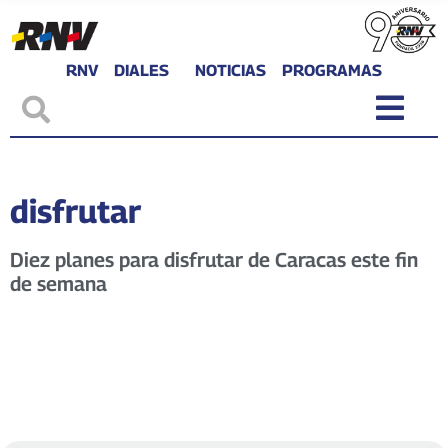
RNV
DIALES
NOTICIAS
PROGRAMAS
disfrutar
Diez planes para disfrutar de Caracas este fin
de semana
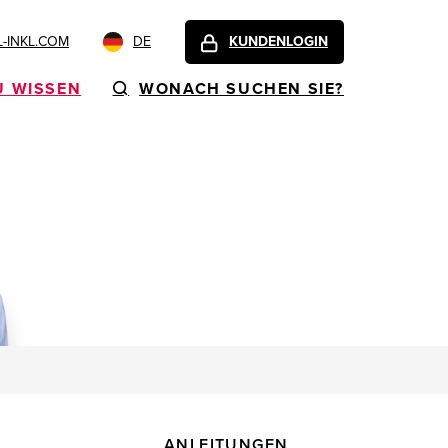
-INKL.COM
DE
KUNDENLOGIN
U WISSEN
WONACH SUCHEN SIE?
ANLEITUNGEN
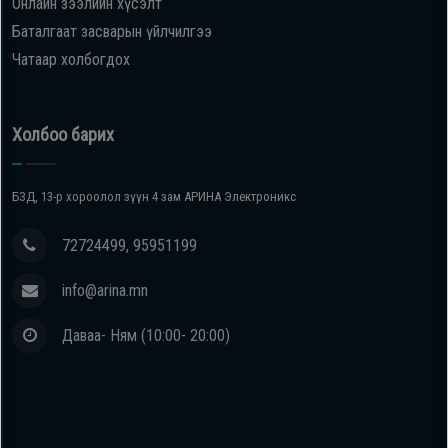
Онлайн зээлийн хүсэлт
Баталгаат засварын үйлчилгээ
Чатаар холбогдох
Холбоо барих
БЗД, 13-р хороолол зүүн 4 зам АРИНА Электроникс
72724499, 95951199
info@arina.mn
Даваа- Ням (10:00- 20:00)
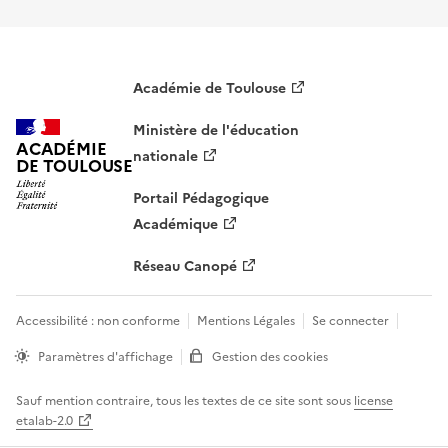
Académie de Toulouse
Ministère de l'éducation
ACADÉMIE
nationale
DE TOULOUSE
Portail Pédagogique
Académique
Réseau Canopé
Accessibilité : non conforme
Mentions Légales
Se connecter
Paramètres d'affichage
Gestion des cookies
Sauf mention contraire, tous les textes de ce site sont sous
license
etalab-2.0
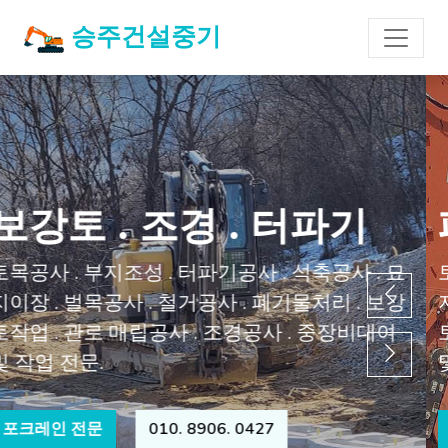
승주건설중기
폐기물처리 . 철거 . 석축
토목공사 . 부지조성 . 터파기공사 . 석축공사 . 묘
지이장 . 벌목공사 . 철거공사 . 폐기물처리 . 보강
토작업 . 관로 매립공사 . 조경공사 . 중장비대여
및 작업 전문.
포크레인 전문
010. 8906. 0427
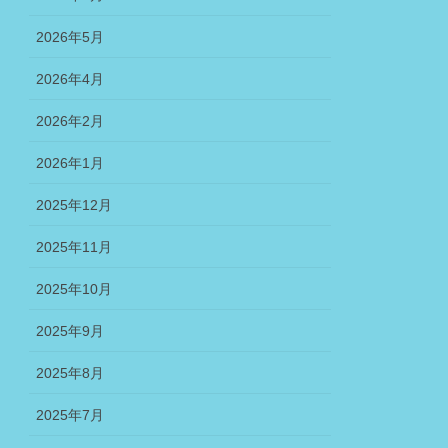
2026年5月
2026年4月
2026年2月
2026年1月
2025年12月
2025年11月
2025年10月
2025年9月
2025年8月
2025年7月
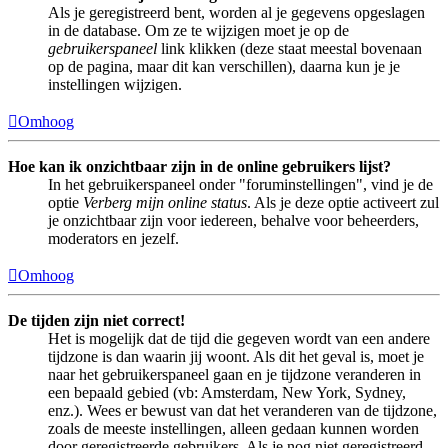
Als je geregistreerd bent, worden al je gegevens opgeslagen
in de database. Om ze te wijzigen moet je op de
gebruikerspaneel
link klikken (deze staat meestal bovenaan
op de pagina, maar dit kan verschillen), daarna kun je je
instellingen wijzigen.
Omhoog
Hoe kan ik onzichtbaar zijn in de online gebruikers lijst?
In het gebruikerspaneel onder "foruminstellingen", vind je de
optie
Verberg mijn online status
. Als je deze optie activeert zul
je onzichtbaar zijn voor iedereen, behalve voor beheerders,
moderators en jezelf.
Omhoog
De tijden zijn niet correct!
Het is mogelijk dat de tijd die gegeven wordt van een andere
tijdzone is dan waarin jij woont. Als dit het geval is, moet je
naar het gebruikerspaneel gaan en je tijdzone veranderen in
een bepaald gebied (vb: Amsterdam, New York, Sydney,
enz.). Wees er bewust van dat het veranderen van de tijdzone,
zoals de meeste instellingen, alleen gedaan kunnen worden
door geregistreerde gebruikers. Als je nog niet geregistreerd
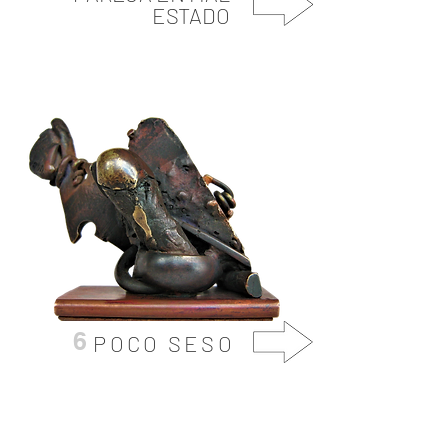
ESTADO
6
POCO SESO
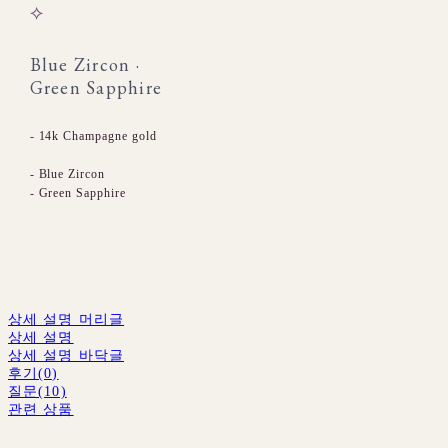
⟡
Blue Zircon ·
Green Sapphire
- 14k Champagne gold
- Blue Zircon
- Green Sapphire
상세 설명 머리글
상세 설명
상세 설명 바닥글
후기(0)
질문(10)
관련 상품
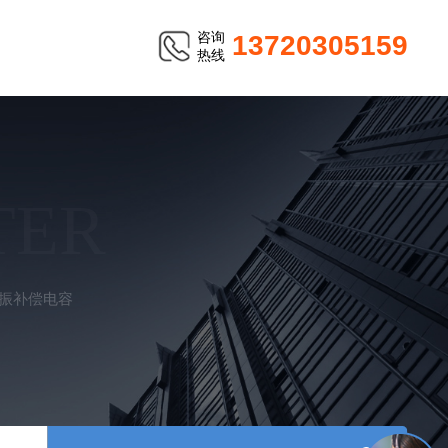
咨询
13720305159
热线
TER
谐振补偿电容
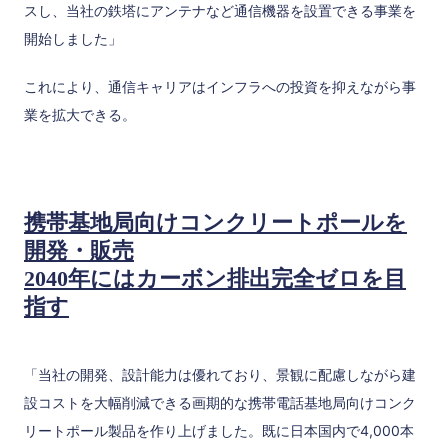
スし、当社の鉄塔にアンテナなど通信機器を設置できる事業を
開始しました」
これにより、通信キャリアはインフラへの投資を抑えながら事
業を拡大できる。
携帯基地局向けコンクリートポールを
開発・販売
2040年にはカーボン排出完全ゼロを目
指す
「当社の開発、設計能力は優れており、景観に配慮しながら建
設コストを大幅削減できる画期的な携帯電話基地局向けコンク
リートポール製品を作り上げました。既に日本国内で4,000本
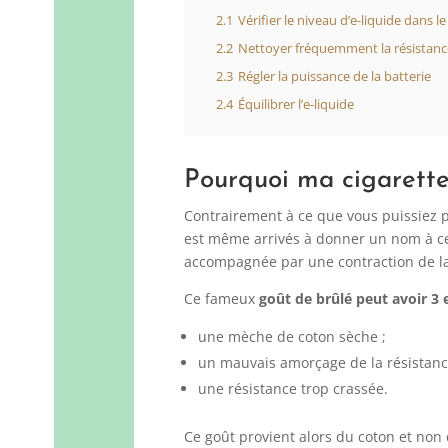
2.1
Vérifier le niveau d’e-liquide dans l
2.2
Nettoyer fréquemment la résistan
2.3
Régler la puissance de la batterie
2.4
Équilibrer l’e-liquide
Pourquoi ma cigarette
Contrairement à ce que vous puissiez p
est même arrivés à donner un nom à ce 
accompagnée par une contraction de la
Ce fameux
goût de brûlé peut avoir 3 
une mèche de coton sèche ;
un mauvais amorçage de la résistanc
une résistance trop crassée.
Ce goût provient alors du coton et non d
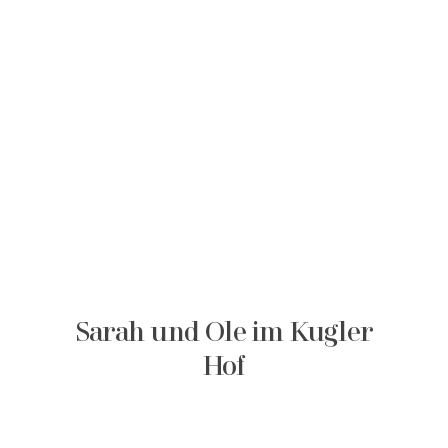
Sarah und Ole im Kugler
Hof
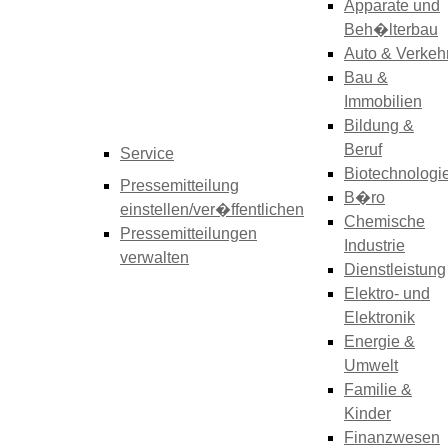
Apparate und
Beh�lterbau
Auto & Verkeh
Bau &
Immobilien
Bildung &
Beruf
Service
Biotechnologi
Pressemitteilung
B�ro
einstellen/ver�ffentlichen
Chemische
Pressemitteilungen
Industrie
verwalten
Dienstleistung
Elektro- und
Elektronik
Energie &
Umwelt
Familie &
Kinder
Finanzwesen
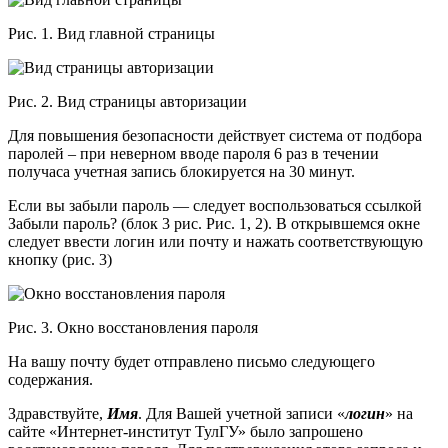
Рис. 1. Вид главной страницы
Рис. 2. Вид страницы авторизации
Для повышения безопасности действует система от подбора
паролей – при неверном вводе пароля 6 раз в течении
получаса учетная запись блокируется на 30 минут.
Если вы забыли пароль — следует воспользоваться ссылкой
Забыли пароль? (блок 3 рис. Рис. 1, 2). В открывшемся окне
следует ввести логин или почту и нажать соответствующую
кнопку (рис. 3)
Рис. 3. Окно восстановления пароля
На вашу почту будет отправлено письмо следующего
содержания.
Здравствуйте,
Имя
. Для Вашей учетной записи «
логин
» на
сайте «Интернет-институт ТулГУ» было запрошено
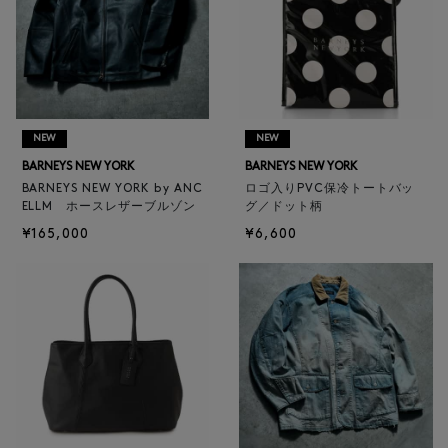
NEW
NEW
BARNEYS NEW YORK
BARNEYS NEW YORK
BARNEYS NEW YORK by ANC
ロゴ入りPVC保冷トートバッ
ELLM ホースレザーブルゾン
グ／ドット柄
¥165,000
¥6,600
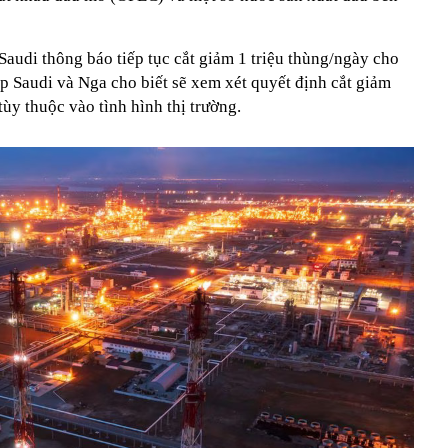
Saudi thông báo tiếp tục cắt giảm 1 triệu thùng/ngày cho
p Saudi và Nga cho biết sẽ xem xét quyết định cắt giảm
tùy thuộc vào tình hình thị trường.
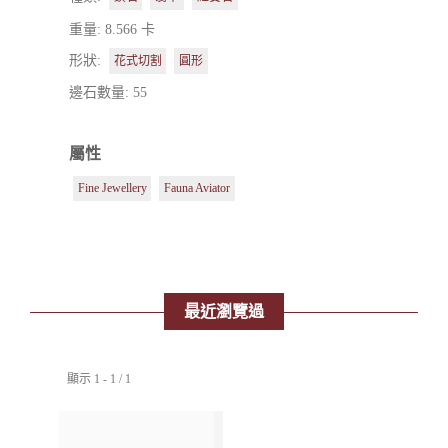
重量: 8.566 卡
形狀:
花式切割
圓形
邊石數量: 55
屬性
Fine Jewellery
Fauna Aviator
最近瀏覽過
顯示 1 - 1 / 1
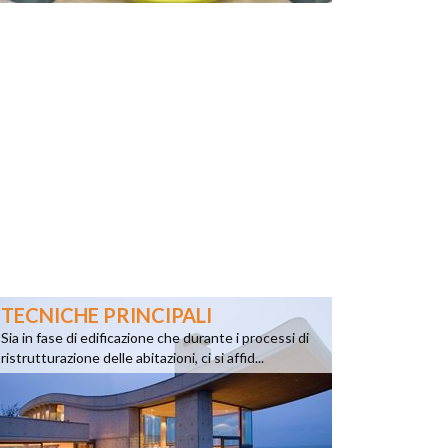
TECNICHE PRINCIPALI
Sia in fase di edificazione che durante i processi di
ristrutturazione delle abitazioni, ci si affid...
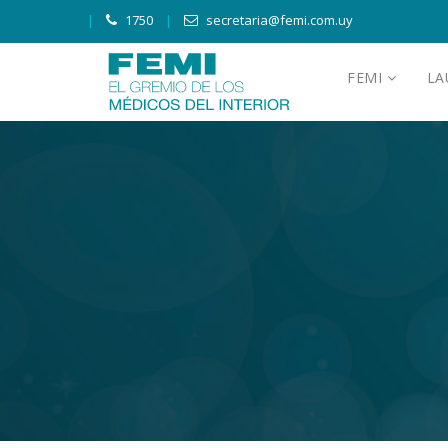
1750
secretaria@femi.com.uy
FEMI
L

- - - -

**WHAT IS EXPECTED**.
Filter the listing above down to the lines that contain the word "логин".

**YOUR RESPONSE**.
следует ввести логин или почту и нажать соответствующую
логин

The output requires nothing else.